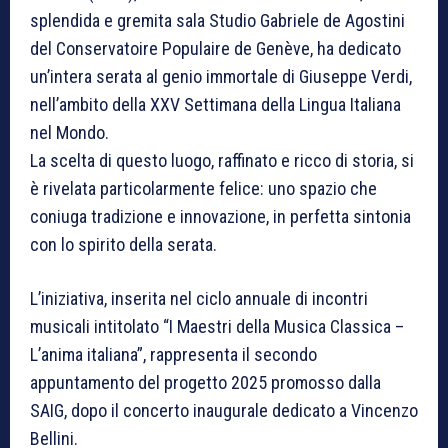
splendida e gremita sala Studio Gabriele de Agostini
del Conservatoire Populaire de Genève, ha dedicato
un’intera serata al genio immortale di Giuseppe Verdi,
nell’ambito della XXV Settimana della Lingua Italiana
nel Mondo.
La scelta di questo luogo, raffinato e ricco di storia, si
è rivelata particolarmente felice: uno spazio che
coniuga tradizione e innovazione, in perfetta sintonia
con lo spirito della serata.
L’iniziativa, inserita nel ciclo annuale di incontri
musicali intitolato “I Maestri della Musica Classica –
L’anima italiana”, rappresenta il secondo
appuntamento del progetto 2025 promosso dalla
SAIG, dopo il concerto inaugurale dedicato a Vincenzo
Bellini.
_ _ _ _ _ _ _
* **Prompt**: Substitute "giornata" for every "serata" in the text of the records and keep everything else the same. Leave the pictures out of your answer.

* **Result below**:
splendida e gremita sala Studio Gabriele de Agostini
del Conservatoire Populaire de Genève, ha dedicato
un’intera giornata al genio immortale di Giuseppe Verdi,
nell’ambito della XXV Settimana della Lingua Italiana
nel Mondo.
La scelta di questo luogo, raffinato e ricco di storia, si
è rivelata particolarmente felice: uno spazio che
coniuga tradizione e innovazione, in perfetta sintonia
con lo spirito della giornata.
L’iniziativa, inserita nel ciclo annuale di incontri
musicali intitolato “I Maestri della Musica Classica –
L’anima italiana”, rappresenta il secondo
appuntamento del progetto 2025 promosso dalla
SAIG, dopo il concerto inaugurale dedicato a Vincenzo
Bellini.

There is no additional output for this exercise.